Вообще это элементарно делается посредством dnsmasq или даже bind можно поднять. Ну объясняешь своему собственному DNS форвардеру что спрашивать про этот домен можно только вон у того DNS и всё. А теперь вот это вот лезет и пихает запросы во все DNS подряд.

все таки решает эту задачу из коробки.

На самом деле он решает задачу тупенького хомячка, чтобы как угодно, где угодно добыть для него IP адрес для запрошенного домена.

толком нигде не документированые заклинания busctl

https://www.freedesktop.org/wiki/Software/systemd/resolved/

Портянки на баше плохо, говорили они, декларативщина решит все проблемы, говорили они.

Если ты не заметил, конфигурация resolved полностью декларативна. А как её туда отправить — вопрос второй, компьютеры всё-таки в конечном счёте императивны.

В третий раз отвечаю на один и тот же вопрос: это решается заданием правильных метаданных на интерфейсах.

Разве в resolv.conf рандомно выбирается? По моим наблюдением старается использовать первый в списке.

https://www.freedesktop.org/wiki/Software/systemd/resolved/

И где там про то, что если хочется снести DNS у интерфейса то в SetLinkDNS надо отправить нуль?

Если ты не заметил, конфигурация resolved полностью декларативна. А как её туда отправить — вопрос второй, компьютеры всё-таки в конечном счёте императивны.

Ну так если компьютеры императивны - зачем тогда эта прослойка в виде декларативщины, если всё равно для любого шага в сторону от линии партии надо имеративщину писать? Не, я ничего против среднестатистического хомячка не имею, их большинство, в конце-концов, но и хомячкам скоро понадобится чтобы DNS запросы не утекали.
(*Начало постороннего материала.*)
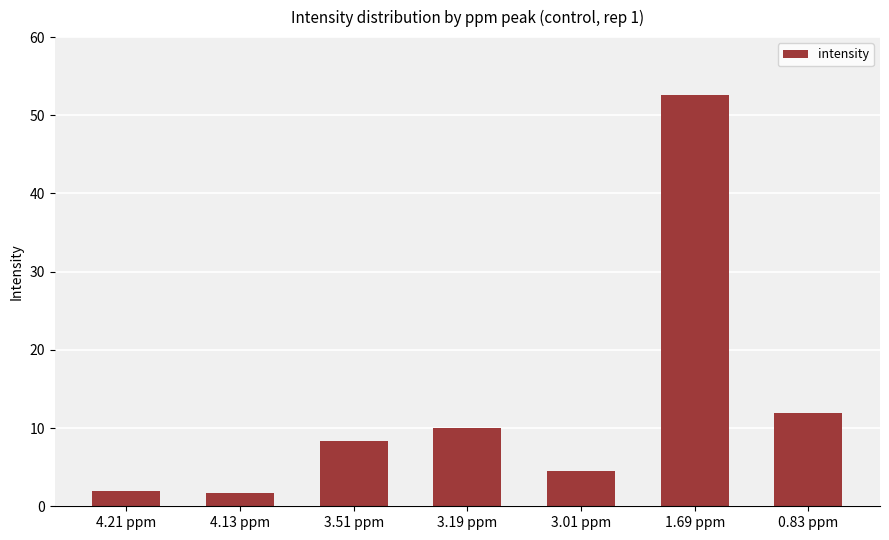

Which label corresponds to the largest value in the chart?

1.69 ppm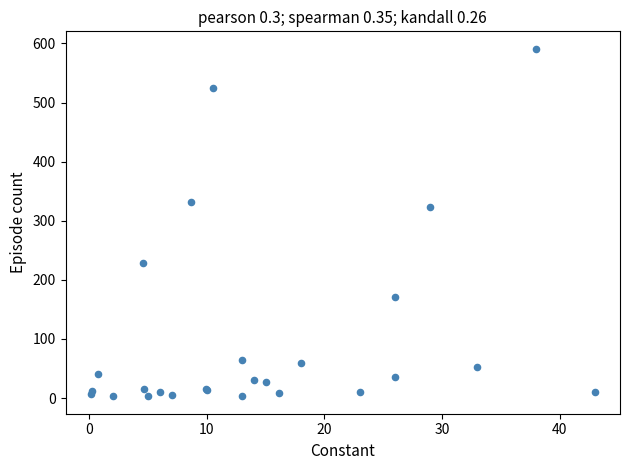

What Y value in the scatter plot is closest to 297?

324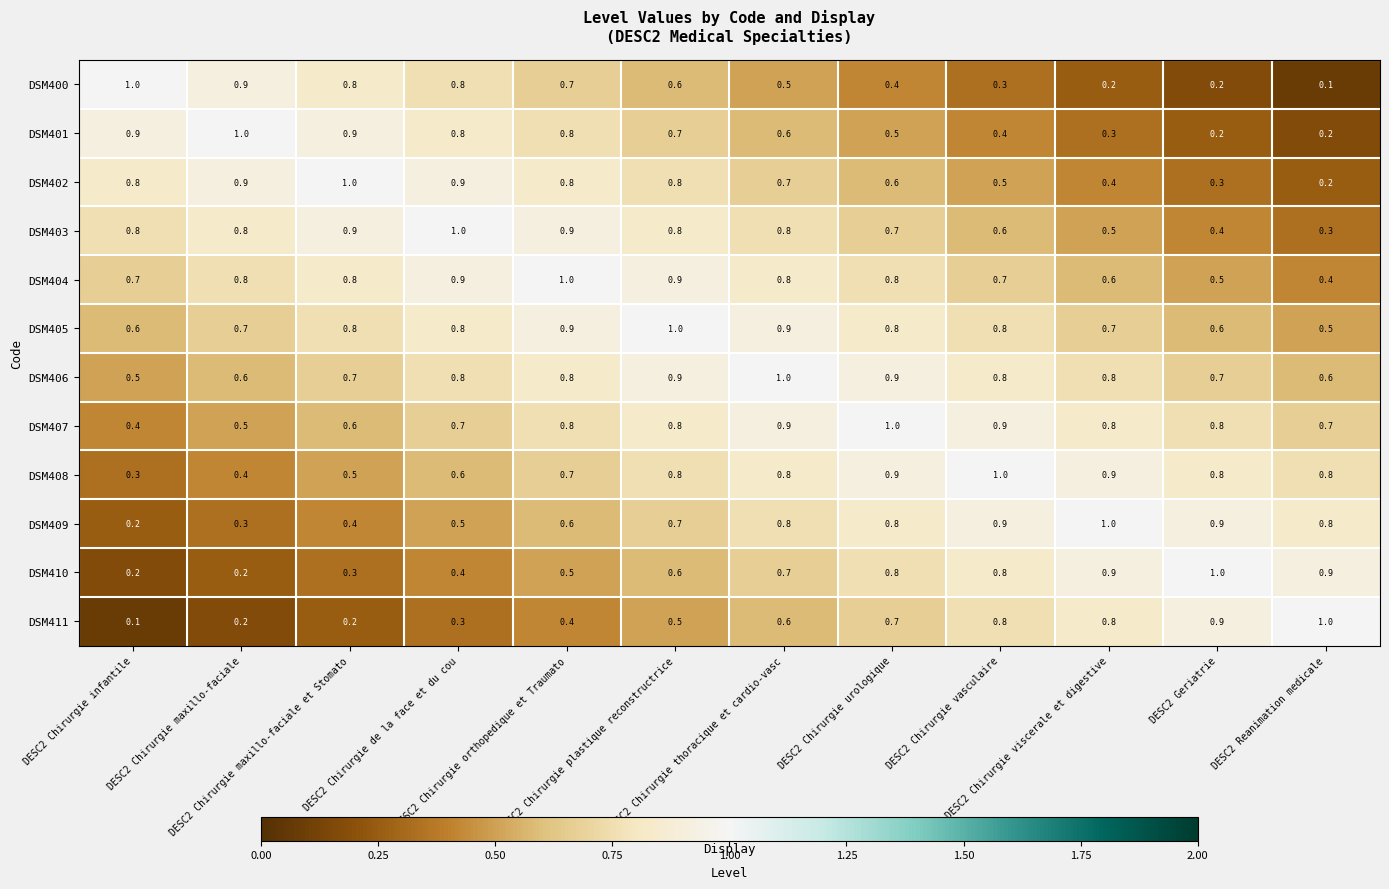

Count the DSM410 values in the range 0 to 1.

12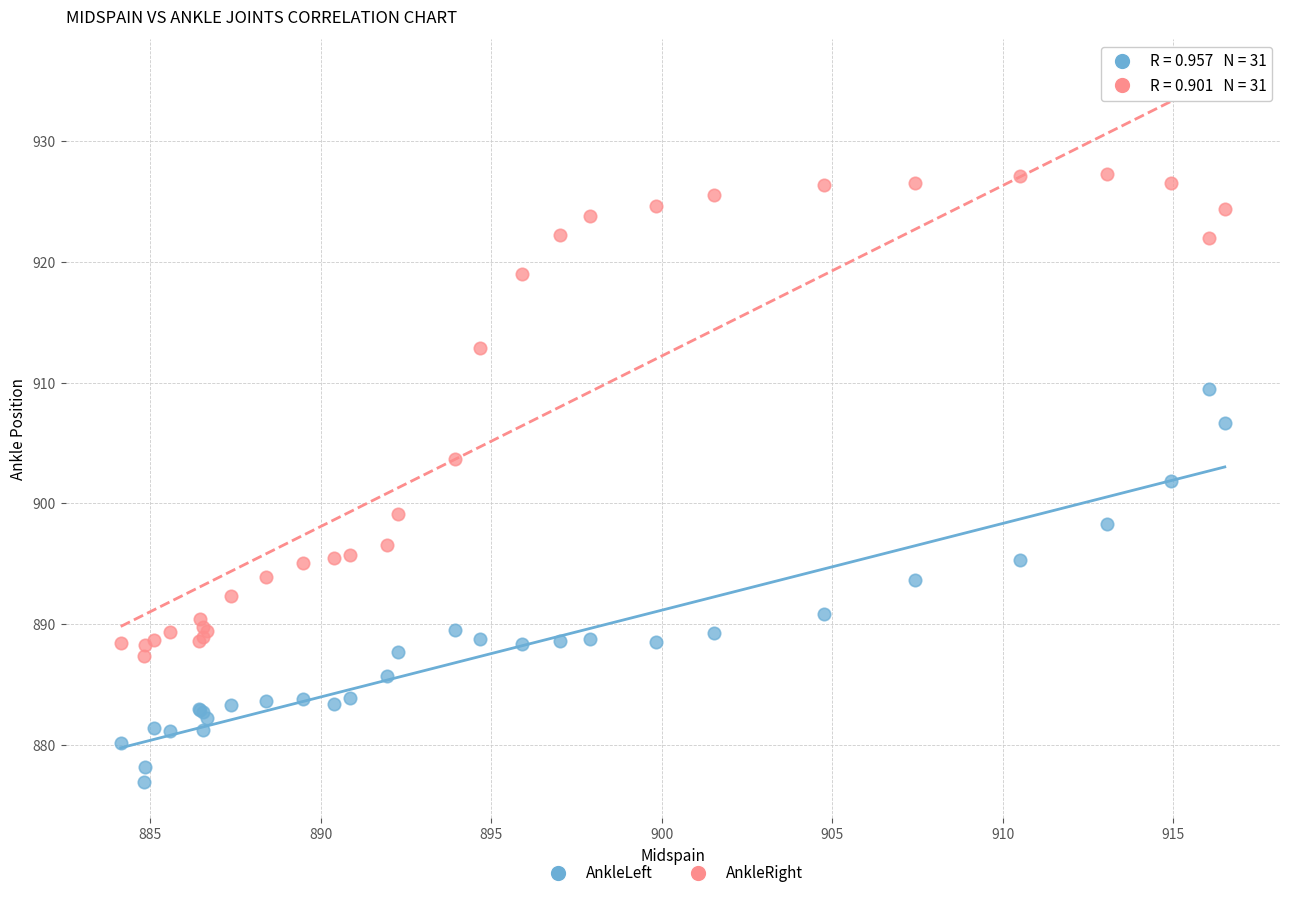

Which series has the largest Y range (max minus min)?

AnkleRight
И где там про то, что если хочется снести DNS у интерфейса то в SetLinkDNS надо отправить нуль?

А тебе обязательно нужна пошаговая инструкция для дебилов? Это документация на DBus API. Документация на синтаксис busctl в другом месте.

https://www.freedesktop.org/wiki/Software/systemd/resolved/:

The SetLinkDNS() method sets the DNS servers to use on a specific interface. <…> It takes a network interface index as well as an array of DNS server IP address records

https://www.freedesktop.org/software/systemd/man/busctl.html#Parameter%20Formatting:

For arrays, a numeric argument for the number of entries followed by the entries shall be specified.
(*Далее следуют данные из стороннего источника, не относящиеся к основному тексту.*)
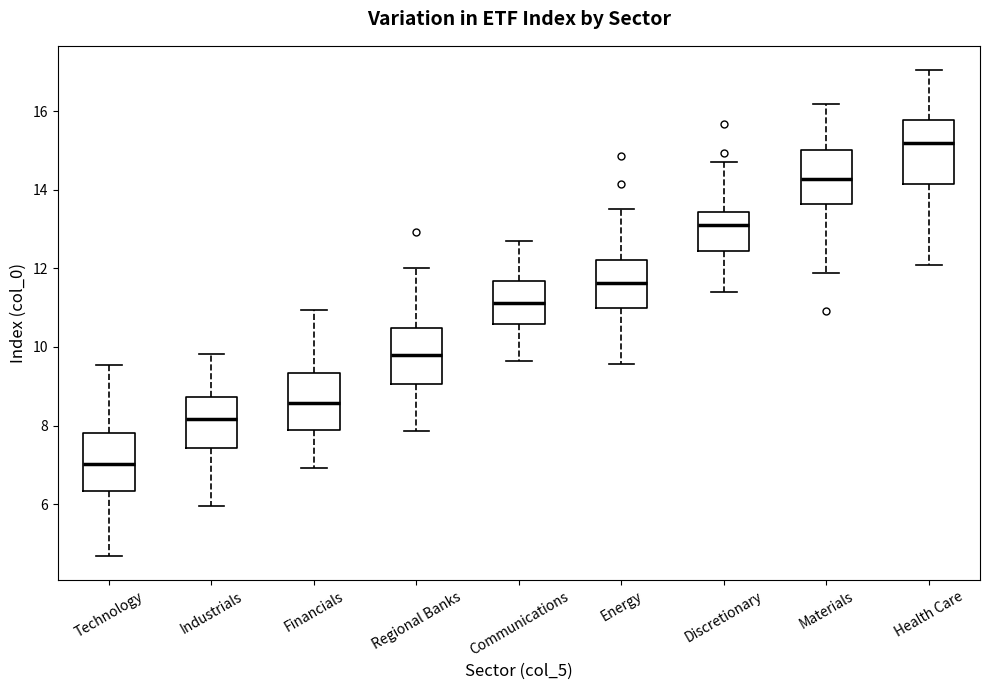

Reading left to right, transcribe this box plot: for each box, give where its median line is, the range the box spans, and where its two whiskers end, as read against the y-axis. The values are not printed on the chart, so give them approximately, as read against the axis.

Technology: median 7.0, box 6.4 to 7.8, whiskers 4.6 to 9.6
Industrials: median 8.2, box 7.4 to 8.8, whiskers 6.0 to 9.8
Financials: median 8.6, box 7.8 to 9.4, whiskers 7.0 to 11.0
Regional Banks: median 9.8, box 9.0 to 10.4, whiskers 7.8 to 12.0
Communications: median 11.2, box 10.6 to 11.6, whiskers 9.6 to 12.6
Energy: median 11.6, box 11.0 to 12.2, whiskers 9.6 to 13.6
Discretionary: median 13.0, box 12.4 to 13.4, whiskers 11.4 to 14.6
Materials: median 14.2, box 13.6 to 15.0, whiskers 11.8 to 16.2
Health Care: median 15.2, box 14.2 to 15.8, whiskers 12.0 to 17.0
Два и два предлагается сложить самому.

зачем тогда эта прослойка в виде декларативщины, если всё равно для любого шага в сторону от линии партии надо имеративщину писать?
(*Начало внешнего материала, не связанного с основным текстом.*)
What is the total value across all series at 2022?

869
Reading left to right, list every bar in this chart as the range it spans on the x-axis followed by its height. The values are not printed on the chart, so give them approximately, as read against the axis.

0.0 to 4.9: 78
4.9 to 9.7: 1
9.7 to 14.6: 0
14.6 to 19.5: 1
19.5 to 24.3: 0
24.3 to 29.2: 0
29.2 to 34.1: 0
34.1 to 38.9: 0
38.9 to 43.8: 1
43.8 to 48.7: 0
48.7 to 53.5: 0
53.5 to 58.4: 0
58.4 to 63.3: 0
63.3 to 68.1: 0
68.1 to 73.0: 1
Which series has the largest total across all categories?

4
Очевидно — чтобы её не приходилось писать, если шаг в сторону от линии партии не требуется.

И я не очень понимаю, на что конкретно ты сейчас жалуешься? Если ты настраиваешь сеть руками, тебе в любом случае нужно куда-то эти DNS-сервера положить: либо в resolv.conf, либо в дбас.

и хомячкам скоро понадобится чтобы DNS запросы не утекали

В чётвёртый раз: хомячку с его VPN автоматически прилетит push "dhcp-option DOMAIN .", а если нет, то хомячку достаточно нажать «Do not use DNS servers from this connection» в нужном окне.